> WHAT YOU SHOULD DO
Please copy out every line in the entries that includes the word "Tachmazidou".

---+---

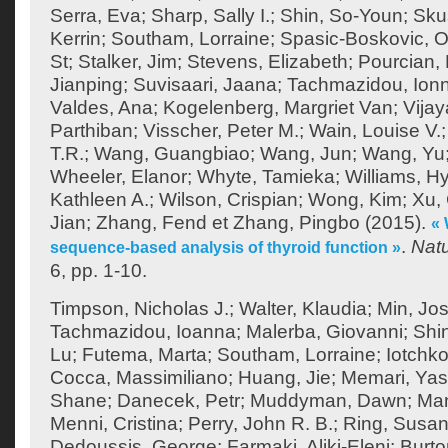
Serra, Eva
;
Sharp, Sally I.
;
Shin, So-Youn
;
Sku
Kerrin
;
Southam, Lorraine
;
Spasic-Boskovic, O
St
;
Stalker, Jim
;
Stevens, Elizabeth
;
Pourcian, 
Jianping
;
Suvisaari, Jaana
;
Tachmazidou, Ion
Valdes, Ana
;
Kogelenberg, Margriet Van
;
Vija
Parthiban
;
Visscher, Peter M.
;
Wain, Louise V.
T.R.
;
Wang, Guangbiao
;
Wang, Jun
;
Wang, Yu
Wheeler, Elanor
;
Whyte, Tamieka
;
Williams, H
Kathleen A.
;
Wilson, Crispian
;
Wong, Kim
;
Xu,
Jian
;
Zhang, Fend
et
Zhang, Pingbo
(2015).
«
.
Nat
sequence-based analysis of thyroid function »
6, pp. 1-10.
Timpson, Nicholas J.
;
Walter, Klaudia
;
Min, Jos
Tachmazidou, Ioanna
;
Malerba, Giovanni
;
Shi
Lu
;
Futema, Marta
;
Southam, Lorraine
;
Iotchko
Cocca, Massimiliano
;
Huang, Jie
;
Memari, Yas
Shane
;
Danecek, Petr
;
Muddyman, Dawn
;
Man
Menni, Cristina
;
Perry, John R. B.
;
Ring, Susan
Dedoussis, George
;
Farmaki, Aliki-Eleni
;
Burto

---+---

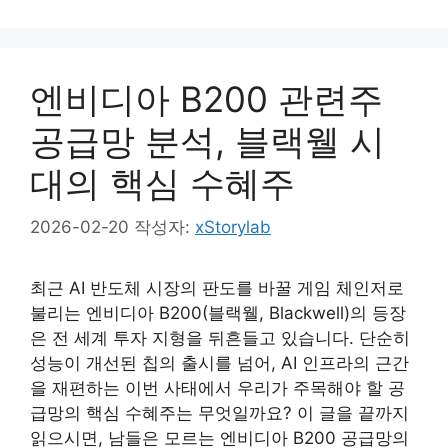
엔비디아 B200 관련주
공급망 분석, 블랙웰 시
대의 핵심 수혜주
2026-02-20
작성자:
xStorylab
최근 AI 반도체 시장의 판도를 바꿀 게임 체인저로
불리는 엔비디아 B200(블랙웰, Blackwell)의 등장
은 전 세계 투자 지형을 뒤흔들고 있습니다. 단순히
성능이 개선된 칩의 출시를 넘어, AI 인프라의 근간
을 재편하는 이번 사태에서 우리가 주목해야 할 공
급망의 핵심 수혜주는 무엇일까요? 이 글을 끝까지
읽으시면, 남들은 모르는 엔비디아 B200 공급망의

---+---

> EXERCISE RESPONSE
Tachmazidou, Ion
Tachmazidou, Ioanna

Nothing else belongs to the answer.